**QUESTÕES**
1. Reproduza o trecho da notícia sobre a renúncia do premiê de Malta que começa nas palavras "O primeiro-ministro maltês, Joseph" e termina após "matou uma jornalista.".
2. Com base na notícia sobre a renúncia do premiê de Malta, explique o que levou Joseph Muscat a anunciar que deixará o cargo.
3. Retome a notícia sobre a renúncia do premiê de Malta a partir do ponto em que ela para e dê continuidade ao texto.

Premiê de Malta renuncia após seu chefe de gabinete ser ligado a assassinato de jornalista

O primeiro-ministro maltês, Joseph Muscat, disse neste domingo (1º) que renunciará em janeiro após a pressão dos cidadãos pela verdade sobre o atentado a bomba de 2017 que matou uma jornalista.
Sputnik

Em uma mensagem transmitida pela televisão, Muscat disse que informou o presidente de Malta que deixará o cargo de líder do Partido Trabalhista em 12 de janeiro e que "nos dias seguintes renunciarei como primeiro-ministro".

Horas antes, milhares de malteses protestaram diante de um tribunal na capital, Valletta, exigindo que ele deixasse o cargo.

"Como primeiro-ministro, prometi há dois anos que a justiça seria feita no caso do assassinato de Daphne Caruana Galizia", disse Muscat de acordo com a agência de notícias Associated Press. "Hoje estou aqui para dizer que mantenho minha palavra."

Muscat observo que, além de três pessoas presas logo após o atentado por envolvimento no assassinato, agora existe alguém "acusado de ser a principal pessoa por trás desse assassinato".

**DADOS PARA ANÁLISE**
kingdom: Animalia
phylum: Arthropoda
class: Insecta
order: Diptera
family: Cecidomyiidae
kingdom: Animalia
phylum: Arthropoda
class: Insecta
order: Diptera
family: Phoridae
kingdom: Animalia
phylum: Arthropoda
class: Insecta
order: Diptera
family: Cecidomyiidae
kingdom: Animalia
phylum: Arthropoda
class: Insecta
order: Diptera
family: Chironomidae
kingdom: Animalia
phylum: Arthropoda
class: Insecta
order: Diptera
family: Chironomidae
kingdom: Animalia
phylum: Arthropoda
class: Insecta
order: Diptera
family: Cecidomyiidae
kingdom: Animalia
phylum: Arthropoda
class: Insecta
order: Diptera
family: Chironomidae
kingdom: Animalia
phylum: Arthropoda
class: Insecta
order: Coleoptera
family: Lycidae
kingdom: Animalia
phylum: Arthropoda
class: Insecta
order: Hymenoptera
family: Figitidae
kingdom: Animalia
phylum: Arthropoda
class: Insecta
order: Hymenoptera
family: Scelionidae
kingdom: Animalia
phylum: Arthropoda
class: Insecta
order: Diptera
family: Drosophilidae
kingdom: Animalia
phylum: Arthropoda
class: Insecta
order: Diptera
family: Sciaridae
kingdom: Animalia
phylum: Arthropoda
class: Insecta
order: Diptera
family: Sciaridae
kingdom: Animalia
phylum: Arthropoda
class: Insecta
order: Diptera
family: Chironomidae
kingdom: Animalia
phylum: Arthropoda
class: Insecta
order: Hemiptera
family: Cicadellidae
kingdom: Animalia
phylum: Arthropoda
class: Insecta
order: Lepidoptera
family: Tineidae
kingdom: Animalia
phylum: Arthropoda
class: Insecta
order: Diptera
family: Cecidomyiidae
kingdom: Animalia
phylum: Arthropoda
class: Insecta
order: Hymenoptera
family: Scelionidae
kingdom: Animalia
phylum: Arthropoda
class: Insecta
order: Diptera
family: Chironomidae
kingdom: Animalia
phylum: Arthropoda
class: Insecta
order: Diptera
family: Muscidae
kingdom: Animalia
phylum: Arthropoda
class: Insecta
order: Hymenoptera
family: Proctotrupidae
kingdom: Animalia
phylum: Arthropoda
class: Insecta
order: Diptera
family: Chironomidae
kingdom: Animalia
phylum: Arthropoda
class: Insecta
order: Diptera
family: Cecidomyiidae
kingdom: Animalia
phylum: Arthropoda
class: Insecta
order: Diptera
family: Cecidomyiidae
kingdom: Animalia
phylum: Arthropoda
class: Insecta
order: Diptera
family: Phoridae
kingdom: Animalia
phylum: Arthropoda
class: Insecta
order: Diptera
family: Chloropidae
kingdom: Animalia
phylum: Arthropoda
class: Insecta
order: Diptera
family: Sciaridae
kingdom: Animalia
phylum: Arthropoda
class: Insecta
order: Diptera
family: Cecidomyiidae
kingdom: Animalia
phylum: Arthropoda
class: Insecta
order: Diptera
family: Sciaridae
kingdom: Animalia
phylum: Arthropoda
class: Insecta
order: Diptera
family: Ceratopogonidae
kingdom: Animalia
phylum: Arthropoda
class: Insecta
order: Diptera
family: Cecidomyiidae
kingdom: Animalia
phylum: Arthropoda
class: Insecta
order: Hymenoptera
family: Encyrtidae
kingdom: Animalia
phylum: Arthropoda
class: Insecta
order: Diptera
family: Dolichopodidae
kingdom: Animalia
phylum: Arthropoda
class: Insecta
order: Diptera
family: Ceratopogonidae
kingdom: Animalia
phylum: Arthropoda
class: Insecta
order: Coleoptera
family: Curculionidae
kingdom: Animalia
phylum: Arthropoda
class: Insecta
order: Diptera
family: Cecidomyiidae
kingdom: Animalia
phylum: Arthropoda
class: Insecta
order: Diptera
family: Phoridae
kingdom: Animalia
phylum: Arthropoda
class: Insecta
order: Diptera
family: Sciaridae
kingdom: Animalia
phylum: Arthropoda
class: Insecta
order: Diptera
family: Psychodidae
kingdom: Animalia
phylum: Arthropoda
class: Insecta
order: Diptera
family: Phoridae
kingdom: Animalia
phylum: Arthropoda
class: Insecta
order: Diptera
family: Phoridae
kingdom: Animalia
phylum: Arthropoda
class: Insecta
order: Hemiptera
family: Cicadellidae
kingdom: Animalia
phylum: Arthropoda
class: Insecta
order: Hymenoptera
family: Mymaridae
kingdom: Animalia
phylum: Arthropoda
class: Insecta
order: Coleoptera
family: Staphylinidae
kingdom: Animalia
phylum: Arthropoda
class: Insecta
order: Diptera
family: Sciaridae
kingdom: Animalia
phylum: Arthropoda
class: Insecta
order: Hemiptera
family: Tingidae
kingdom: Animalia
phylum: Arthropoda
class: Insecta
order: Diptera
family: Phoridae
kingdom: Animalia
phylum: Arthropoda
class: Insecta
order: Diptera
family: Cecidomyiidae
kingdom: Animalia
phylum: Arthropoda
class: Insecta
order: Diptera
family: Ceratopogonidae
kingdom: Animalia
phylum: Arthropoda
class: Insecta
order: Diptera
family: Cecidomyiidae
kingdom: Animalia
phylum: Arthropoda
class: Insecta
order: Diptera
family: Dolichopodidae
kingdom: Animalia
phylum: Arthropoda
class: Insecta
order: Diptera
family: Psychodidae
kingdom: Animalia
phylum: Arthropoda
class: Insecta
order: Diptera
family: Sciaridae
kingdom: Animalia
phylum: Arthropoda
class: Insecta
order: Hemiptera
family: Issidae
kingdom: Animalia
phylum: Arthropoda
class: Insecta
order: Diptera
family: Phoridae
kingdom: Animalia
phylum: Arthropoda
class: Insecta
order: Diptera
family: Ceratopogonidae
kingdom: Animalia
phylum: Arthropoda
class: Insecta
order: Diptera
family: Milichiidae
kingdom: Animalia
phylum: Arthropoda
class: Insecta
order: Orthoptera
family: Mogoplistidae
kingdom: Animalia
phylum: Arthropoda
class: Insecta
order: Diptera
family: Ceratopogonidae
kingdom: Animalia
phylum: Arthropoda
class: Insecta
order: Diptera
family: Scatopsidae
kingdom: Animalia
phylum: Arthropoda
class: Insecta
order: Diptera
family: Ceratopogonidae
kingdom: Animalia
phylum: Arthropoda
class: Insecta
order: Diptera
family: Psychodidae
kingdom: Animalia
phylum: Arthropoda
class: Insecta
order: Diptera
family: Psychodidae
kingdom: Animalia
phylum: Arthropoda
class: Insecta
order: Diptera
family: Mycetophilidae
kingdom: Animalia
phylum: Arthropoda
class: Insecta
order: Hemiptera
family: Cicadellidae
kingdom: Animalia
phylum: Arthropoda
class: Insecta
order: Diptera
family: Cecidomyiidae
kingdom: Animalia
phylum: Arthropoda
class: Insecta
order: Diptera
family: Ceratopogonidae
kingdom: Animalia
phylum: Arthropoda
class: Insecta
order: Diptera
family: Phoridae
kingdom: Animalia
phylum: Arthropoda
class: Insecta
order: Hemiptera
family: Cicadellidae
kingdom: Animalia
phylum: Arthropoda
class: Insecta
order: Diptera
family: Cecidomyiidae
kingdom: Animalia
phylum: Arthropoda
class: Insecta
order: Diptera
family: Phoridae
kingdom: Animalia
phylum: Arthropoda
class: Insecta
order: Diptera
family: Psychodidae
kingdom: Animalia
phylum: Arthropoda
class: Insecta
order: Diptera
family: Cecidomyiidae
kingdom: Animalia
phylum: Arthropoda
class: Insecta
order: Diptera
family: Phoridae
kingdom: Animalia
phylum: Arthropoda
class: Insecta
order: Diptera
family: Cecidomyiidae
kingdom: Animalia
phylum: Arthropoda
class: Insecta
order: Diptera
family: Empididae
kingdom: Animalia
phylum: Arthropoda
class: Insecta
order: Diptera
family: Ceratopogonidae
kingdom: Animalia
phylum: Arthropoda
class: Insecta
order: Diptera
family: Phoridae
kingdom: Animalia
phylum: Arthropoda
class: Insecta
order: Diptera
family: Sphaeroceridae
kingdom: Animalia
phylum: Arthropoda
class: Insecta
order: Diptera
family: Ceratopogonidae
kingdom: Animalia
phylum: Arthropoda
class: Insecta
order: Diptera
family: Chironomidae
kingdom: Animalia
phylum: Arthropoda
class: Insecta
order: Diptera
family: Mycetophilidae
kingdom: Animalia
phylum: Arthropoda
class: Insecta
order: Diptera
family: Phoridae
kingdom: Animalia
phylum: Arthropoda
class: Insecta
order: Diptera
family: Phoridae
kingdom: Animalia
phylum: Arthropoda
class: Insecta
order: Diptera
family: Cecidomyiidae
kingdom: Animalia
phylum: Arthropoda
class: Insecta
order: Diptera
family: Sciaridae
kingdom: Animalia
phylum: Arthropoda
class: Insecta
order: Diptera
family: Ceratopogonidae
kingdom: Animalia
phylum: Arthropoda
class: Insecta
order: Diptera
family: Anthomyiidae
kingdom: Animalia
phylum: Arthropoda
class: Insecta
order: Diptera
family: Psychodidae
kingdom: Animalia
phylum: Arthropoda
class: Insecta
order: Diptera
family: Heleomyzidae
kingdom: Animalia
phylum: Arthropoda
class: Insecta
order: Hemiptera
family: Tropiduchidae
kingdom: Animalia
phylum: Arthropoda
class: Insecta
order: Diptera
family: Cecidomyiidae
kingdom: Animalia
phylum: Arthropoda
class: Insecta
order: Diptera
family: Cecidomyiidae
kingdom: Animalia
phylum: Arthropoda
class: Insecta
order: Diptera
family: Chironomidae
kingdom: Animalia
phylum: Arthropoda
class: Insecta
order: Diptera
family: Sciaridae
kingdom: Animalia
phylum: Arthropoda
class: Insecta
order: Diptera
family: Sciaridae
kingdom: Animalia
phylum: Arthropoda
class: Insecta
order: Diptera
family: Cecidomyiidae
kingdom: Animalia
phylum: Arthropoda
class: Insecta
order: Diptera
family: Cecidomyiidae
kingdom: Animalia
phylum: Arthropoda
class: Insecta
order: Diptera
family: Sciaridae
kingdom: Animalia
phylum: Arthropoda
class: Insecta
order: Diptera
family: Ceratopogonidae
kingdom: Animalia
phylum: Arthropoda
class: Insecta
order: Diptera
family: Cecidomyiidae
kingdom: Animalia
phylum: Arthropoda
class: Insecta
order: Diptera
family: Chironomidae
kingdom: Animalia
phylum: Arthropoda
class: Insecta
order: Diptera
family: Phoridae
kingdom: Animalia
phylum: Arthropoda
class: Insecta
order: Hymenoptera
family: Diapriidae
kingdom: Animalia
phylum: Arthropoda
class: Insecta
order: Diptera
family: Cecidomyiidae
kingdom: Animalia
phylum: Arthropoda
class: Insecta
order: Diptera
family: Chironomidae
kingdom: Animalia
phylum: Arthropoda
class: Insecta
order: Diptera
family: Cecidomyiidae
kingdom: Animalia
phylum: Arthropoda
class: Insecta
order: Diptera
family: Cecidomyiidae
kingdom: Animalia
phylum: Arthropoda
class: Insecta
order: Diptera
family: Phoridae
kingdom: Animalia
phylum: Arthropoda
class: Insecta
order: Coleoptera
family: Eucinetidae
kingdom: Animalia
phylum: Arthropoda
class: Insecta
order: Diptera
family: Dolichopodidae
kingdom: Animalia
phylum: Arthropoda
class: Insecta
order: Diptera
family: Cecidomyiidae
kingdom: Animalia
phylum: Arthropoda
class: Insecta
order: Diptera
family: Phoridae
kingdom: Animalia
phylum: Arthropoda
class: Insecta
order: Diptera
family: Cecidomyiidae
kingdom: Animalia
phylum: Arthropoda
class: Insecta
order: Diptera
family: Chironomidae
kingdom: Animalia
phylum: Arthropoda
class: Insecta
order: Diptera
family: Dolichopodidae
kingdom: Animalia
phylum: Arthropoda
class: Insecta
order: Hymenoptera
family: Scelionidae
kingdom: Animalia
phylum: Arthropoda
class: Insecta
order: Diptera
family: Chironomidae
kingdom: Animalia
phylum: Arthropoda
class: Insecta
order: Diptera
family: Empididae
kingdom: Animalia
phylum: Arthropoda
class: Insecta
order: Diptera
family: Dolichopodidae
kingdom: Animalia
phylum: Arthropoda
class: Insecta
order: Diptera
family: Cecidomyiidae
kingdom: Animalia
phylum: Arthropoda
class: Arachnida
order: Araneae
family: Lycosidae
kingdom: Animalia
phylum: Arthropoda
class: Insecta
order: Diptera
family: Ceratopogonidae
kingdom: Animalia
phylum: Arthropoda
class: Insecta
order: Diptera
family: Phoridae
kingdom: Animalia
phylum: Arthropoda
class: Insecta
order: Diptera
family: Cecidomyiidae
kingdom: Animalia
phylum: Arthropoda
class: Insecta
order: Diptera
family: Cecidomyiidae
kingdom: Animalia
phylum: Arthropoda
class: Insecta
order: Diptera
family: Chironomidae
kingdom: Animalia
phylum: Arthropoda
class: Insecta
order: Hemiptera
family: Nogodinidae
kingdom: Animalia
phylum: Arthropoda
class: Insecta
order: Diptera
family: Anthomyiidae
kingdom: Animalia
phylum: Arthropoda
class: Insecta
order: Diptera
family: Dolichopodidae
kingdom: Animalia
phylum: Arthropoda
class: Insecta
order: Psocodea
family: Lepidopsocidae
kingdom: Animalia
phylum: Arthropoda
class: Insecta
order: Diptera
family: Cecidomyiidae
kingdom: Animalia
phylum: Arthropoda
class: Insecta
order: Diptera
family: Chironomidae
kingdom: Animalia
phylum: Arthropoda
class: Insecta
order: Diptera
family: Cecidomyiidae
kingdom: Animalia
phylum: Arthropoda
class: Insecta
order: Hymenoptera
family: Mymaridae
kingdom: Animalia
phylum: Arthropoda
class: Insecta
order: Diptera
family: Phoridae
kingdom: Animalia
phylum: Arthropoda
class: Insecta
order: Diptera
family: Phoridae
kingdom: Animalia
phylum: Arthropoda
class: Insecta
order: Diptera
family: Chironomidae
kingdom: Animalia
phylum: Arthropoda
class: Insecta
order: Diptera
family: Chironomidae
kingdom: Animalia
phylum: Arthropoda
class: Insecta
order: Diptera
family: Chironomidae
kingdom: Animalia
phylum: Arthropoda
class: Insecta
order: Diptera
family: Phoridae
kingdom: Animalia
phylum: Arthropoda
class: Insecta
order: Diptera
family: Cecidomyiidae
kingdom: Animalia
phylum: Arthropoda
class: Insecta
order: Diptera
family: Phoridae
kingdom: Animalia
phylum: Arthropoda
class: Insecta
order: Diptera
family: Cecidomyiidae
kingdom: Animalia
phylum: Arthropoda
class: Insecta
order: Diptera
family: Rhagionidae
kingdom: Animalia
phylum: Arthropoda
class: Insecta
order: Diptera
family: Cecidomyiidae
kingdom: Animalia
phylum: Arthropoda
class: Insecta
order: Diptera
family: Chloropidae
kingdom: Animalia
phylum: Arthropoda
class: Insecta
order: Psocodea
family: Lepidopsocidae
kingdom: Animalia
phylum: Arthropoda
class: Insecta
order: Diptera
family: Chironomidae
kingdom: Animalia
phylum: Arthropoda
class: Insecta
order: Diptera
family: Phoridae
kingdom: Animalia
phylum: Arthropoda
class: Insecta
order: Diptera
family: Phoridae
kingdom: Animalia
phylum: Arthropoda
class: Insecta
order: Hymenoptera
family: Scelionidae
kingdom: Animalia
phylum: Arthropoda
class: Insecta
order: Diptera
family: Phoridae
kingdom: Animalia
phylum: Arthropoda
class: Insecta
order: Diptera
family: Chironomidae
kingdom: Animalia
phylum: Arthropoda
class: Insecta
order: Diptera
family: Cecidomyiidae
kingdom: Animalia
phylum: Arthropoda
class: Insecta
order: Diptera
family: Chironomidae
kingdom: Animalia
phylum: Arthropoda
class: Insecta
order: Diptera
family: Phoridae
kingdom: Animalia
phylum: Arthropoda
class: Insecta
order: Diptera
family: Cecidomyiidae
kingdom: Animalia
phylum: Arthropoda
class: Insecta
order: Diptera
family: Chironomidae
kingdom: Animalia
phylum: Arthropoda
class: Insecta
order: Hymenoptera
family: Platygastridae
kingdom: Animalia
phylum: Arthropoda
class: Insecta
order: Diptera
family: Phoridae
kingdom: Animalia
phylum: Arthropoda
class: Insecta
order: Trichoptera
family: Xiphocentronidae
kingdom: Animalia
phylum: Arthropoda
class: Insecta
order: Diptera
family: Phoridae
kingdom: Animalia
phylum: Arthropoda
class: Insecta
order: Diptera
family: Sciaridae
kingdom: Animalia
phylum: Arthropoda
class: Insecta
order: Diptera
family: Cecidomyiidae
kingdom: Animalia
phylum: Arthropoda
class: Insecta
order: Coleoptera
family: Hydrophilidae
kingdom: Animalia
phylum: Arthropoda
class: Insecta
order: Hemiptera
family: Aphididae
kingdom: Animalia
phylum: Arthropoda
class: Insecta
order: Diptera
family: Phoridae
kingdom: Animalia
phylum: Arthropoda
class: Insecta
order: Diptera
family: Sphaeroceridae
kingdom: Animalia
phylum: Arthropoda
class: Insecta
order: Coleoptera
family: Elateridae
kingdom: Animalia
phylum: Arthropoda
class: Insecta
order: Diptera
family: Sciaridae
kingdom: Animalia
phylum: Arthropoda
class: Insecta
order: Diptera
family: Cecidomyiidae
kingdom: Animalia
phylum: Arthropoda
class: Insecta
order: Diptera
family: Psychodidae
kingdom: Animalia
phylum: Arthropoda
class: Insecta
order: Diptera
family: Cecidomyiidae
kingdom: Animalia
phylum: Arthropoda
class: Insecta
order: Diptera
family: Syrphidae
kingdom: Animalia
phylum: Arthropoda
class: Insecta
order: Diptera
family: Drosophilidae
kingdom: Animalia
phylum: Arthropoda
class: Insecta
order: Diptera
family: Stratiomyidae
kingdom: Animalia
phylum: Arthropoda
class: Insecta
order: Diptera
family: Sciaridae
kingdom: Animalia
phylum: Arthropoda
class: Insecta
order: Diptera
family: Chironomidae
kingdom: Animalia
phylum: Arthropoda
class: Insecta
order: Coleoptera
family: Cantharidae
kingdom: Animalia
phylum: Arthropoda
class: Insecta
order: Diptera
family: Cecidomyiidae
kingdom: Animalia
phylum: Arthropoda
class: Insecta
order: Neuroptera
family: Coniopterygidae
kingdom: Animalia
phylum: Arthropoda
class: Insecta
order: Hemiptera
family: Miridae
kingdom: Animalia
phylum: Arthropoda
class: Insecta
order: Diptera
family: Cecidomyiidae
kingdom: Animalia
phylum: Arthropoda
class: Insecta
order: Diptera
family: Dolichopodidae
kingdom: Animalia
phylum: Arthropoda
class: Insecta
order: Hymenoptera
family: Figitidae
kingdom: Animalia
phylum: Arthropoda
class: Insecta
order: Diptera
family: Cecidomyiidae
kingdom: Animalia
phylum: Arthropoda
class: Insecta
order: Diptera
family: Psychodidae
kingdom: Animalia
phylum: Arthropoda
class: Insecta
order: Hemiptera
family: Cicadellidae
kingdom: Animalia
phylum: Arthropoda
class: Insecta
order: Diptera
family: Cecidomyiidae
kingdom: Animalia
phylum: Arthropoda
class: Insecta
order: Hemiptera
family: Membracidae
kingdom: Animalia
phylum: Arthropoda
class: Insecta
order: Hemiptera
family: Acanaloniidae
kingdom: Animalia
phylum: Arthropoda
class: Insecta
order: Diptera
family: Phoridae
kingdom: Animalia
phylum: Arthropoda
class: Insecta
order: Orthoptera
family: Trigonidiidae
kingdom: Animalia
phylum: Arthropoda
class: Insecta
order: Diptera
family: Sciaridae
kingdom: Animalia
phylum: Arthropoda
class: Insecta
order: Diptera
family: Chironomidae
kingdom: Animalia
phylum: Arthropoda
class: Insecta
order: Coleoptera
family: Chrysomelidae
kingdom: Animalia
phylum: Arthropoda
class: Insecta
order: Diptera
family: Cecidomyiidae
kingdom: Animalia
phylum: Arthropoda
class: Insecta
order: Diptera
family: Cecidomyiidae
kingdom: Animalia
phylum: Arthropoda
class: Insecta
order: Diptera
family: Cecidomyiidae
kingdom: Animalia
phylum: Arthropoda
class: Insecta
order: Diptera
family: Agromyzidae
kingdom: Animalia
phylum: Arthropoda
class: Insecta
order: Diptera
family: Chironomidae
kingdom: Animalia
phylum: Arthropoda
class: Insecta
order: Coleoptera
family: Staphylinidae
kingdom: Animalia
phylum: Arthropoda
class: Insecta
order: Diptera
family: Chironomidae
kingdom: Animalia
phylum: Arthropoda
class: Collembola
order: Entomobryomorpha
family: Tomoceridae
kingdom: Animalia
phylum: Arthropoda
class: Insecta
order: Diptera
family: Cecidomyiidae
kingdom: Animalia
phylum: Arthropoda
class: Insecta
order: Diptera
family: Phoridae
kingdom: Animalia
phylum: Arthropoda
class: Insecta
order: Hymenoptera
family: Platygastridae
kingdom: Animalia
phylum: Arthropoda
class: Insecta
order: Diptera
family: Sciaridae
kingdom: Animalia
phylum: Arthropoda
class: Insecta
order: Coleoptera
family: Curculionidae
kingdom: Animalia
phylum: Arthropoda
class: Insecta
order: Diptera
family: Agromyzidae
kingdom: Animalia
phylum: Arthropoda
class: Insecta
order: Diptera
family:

**RESPOSTAS POR ITEM**
1.
O primeiro-ministro maltês, Joseph Muscat, disse neste domingo (1º) que renunciará em janeiro após a pressão dos cidadãos pela verdade sobre o atentado a bomba de 2017 que matou uma jornalista.

2. Segundo a notícia, Muscat anunciou a renúncia após a pressão dos cidadãos pela verdade sobre o atentado a bomba de 2017 que matou uma jornalista. O título também relaciona a renúncia ao fato de seu chefe de gabinete ter sido ligado ao assassinato.

3.
Muscat estava se referindo ao importante empresário maltês Yorgen Fenech, que na noite de sábado foi acusado de suposta cumplicidade no assassinato e de supostamente organizar e financiar o atentado. Fenech diz ser inocente.

O ex-chefe de gabinete de Muscat, Keith Schembri, foi ligado ao assassinato. Schembri era um dos alvos das reportagens investigativas de Galizia. O chefe de gabinete do premiê renunciou na semana passada e chegou a ser preso, mas foi libertado logo depois. Ele também afirma ser inocente.

O Partido Trabalhista tem uma maioria confortável no Parlamento e pode conseguir indicar um novo primeiro-ministro sem a necessidade de uma eleição nacional.